Trump minaccia di nuovo di riprendere i colpi contro l'Iran, il conflitto in Medio Oriente rischia di esplodere su più fronti

(CRI Online)martedì 28 luglio 2026

Il 27 luglio, ora locale, il Presidente degli Stati Uniti Donald Trump ha dichiarato in un'intervista di aver deciso di sospendere gli attacchi statunitensi contro l'Iran per dare un'altra possibilità ai negoziati. Ha però sottolineato che, se gli sforzi diplomatici dovessero fallire, potrebbe ordinare la ripresa delle azioni militari.

Lo stesso giorno il portavoce del Ministero degli Esteri iraniano, Esmail Baghaei, ha tenuto una conferenza stampa sulla situazione regionale e sui rapporti tra Iran e Stati Uniti.

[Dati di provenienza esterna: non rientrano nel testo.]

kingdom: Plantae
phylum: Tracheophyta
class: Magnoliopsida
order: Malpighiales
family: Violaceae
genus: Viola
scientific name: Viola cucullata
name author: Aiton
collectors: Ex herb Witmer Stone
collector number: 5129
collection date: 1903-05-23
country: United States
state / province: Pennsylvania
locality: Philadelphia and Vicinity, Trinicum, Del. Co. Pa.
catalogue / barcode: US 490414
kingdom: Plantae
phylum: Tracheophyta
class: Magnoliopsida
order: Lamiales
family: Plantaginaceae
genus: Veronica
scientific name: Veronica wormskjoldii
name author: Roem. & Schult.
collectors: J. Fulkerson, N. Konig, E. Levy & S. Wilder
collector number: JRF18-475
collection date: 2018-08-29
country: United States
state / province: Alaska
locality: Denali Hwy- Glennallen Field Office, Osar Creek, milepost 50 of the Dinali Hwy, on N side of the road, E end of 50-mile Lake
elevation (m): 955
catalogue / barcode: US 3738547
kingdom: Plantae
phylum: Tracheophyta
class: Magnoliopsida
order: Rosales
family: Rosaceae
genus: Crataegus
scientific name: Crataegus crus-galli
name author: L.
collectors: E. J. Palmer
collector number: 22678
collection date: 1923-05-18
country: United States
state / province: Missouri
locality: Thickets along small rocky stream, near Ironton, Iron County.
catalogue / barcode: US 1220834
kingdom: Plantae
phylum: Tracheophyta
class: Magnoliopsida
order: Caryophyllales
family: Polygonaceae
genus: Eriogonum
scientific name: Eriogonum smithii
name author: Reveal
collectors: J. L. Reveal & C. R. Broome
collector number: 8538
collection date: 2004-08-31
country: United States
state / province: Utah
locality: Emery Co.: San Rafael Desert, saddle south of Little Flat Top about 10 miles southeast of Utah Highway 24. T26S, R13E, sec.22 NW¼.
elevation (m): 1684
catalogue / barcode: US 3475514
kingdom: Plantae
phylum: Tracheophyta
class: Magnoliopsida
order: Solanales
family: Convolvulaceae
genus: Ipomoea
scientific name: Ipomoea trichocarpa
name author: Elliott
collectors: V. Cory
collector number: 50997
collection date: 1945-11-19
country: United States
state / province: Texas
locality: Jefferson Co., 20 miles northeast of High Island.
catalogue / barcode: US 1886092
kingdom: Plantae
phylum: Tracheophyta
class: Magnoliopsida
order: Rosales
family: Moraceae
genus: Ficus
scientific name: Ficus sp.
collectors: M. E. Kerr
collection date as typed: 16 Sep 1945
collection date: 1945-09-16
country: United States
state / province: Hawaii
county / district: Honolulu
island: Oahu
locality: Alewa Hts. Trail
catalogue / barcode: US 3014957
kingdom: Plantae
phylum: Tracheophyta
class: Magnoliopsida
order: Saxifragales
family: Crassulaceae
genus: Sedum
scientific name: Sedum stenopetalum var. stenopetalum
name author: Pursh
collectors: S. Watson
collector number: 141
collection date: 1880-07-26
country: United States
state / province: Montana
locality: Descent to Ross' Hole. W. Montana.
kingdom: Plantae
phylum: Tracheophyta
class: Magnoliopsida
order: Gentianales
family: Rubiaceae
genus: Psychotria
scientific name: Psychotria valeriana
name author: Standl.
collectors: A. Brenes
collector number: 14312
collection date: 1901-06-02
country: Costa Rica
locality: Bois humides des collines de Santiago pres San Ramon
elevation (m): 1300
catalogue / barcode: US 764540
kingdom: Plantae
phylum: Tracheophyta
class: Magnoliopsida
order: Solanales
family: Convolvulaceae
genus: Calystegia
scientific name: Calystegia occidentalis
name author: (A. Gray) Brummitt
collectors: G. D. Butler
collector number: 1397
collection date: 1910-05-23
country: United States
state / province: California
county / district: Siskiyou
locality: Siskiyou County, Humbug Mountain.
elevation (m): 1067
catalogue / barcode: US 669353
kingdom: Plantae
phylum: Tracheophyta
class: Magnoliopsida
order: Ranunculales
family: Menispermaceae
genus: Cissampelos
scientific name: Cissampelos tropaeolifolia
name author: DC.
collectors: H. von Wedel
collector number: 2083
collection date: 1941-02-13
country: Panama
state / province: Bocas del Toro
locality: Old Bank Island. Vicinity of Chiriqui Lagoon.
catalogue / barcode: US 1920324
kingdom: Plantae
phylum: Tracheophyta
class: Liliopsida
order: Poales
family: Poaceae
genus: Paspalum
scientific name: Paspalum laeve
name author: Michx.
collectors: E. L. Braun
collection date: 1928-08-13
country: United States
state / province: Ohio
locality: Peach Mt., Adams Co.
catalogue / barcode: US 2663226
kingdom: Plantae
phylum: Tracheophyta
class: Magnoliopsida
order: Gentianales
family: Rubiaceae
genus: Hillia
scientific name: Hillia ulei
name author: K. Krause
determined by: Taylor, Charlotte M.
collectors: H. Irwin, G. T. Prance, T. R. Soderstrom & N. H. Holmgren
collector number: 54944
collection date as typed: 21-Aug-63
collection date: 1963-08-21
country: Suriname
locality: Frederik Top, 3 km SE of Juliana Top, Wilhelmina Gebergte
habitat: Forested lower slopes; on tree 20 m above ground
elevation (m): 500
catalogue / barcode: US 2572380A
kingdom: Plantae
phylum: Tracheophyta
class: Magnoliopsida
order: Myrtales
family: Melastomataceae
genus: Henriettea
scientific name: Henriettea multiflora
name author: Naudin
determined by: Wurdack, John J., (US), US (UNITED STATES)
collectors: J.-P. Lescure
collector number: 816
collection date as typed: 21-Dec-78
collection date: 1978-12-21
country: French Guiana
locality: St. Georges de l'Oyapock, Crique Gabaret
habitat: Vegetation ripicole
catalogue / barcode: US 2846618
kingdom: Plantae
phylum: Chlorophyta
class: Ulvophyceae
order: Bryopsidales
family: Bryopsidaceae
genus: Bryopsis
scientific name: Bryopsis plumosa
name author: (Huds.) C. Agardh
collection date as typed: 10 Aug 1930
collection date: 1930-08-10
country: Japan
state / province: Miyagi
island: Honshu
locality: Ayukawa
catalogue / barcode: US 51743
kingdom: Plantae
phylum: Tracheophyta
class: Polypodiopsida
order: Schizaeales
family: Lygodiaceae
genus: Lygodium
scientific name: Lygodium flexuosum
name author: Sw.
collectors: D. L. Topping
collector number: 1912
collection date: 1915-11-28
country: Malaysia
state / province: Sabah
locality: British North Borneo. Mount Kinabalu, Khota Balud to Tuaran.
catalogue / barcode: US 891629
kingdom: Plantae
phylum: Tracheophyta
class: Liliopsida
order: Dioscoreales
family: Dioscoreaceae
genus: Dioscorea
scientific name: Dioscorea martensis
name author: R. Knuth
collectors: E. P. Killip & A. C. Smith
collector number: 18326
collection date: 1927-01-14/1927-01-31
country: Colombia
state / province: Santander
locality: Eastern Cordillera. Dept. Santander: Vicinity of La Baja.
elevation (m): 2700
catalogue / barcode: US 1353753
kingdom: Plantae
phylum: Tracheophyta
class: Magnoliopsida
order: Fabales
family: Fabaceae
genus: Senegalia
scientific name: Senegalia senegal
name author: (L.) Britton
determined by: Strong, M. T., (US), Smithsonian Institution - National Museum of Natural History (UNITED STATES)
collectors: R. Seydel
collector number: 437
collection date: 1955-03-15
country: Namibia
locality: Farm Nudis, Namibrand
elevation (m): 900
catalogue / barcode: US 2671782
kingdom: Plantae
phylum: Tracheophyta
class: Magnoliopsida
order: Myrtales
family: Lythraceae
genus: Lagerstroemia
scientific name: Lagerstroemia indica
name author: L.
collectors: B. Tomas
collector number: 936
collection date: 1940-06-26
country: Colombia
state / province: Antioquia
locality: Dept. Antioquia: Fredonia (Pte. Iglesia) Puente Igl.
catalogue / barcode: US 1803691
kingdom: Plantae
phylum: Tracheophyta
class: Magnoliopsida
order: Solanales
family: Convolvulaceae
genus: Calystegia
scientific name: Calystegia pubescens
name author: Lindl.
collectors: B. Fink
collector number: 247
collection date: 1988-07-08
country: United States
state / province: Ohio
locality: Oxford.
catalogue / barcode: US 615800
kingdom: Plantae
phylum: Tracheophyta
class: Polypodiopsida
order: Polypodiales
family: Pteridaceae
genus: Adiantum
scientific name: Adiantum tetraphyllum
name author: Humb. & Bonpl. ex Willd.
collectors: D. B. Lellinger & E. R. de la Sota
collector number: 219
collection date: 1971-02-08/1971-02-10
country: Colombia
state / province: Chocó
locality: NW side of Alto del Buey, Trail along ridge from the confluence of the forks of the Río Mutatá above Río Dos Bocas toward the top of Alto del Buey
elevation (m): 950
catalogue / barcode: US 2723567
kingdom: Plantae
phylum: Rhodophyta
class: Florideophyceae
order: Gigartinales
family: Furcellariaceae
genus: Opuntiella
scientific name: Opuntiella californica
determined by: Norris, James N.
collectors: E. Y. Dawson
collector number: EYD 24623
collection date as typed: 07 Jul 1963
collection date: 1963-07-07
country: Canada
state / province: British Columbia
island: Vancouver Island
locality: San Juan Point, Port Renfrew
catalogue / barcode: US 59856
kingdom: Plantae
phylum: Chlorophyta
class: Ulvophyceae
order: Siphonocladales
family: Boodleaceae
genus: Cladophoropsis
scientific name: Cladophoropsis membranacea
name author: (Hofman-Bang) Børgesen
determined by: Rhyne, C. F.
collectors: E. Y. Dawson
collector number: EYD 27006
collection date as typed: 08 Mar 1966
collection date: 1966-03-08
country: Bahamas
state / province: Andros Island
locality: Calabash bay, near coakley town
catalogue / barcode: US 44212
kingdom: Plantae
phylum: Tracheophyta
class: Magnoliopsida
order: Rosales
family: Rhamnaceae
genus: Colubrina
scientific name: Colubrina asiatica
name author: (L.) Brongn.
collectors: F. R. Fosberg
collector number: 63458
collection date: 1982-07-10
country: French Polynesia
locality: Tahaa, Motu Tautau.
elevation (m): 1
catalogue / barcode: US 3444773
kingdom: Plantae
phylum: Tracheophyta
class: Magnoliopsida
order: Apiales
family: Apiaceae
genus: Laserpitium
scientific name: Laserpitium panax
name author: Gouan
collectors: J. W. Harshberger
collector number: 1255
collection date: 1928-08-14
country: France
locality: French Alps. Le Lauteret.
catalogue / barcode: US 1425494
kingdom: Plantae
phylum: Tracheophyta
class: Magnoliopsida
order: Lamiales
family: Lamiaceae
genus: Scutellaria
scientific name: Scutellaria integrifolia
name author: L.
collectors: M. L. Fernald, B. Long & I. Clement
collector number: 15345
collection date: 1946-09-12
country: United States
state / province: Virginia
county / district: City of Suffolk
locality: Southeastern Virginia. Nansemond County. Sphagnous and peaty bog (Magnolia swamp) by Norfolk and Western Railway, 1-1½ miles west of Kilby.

Baghaei ha sottolineato che al momento l'Iran non sta conducendo negoziati con gli Stati Uniti e che, oggi come in passato, continuerà ad anteporre la tutela degli interessi nazionali, senza lasciare che siano gli Stati Uniti a decidere i tempi della guerra e della pace.

Intanto la situazione nel Mar Rosso continua a inasprirsi. Il 27 luglio il Ministero della Difesa saudita ha dichiarato di aver abbattuto diversi droni provenienti dalla direzione dell'Iraq. Poco dopo la parte irachena ha reso noto che il governo ha avviato un'indagine sull'episodio. Sempre lo stesso giorno gli Houthi dello Yemen hanno rivendicato un attacco contro infrastrutture petrolifere saudite.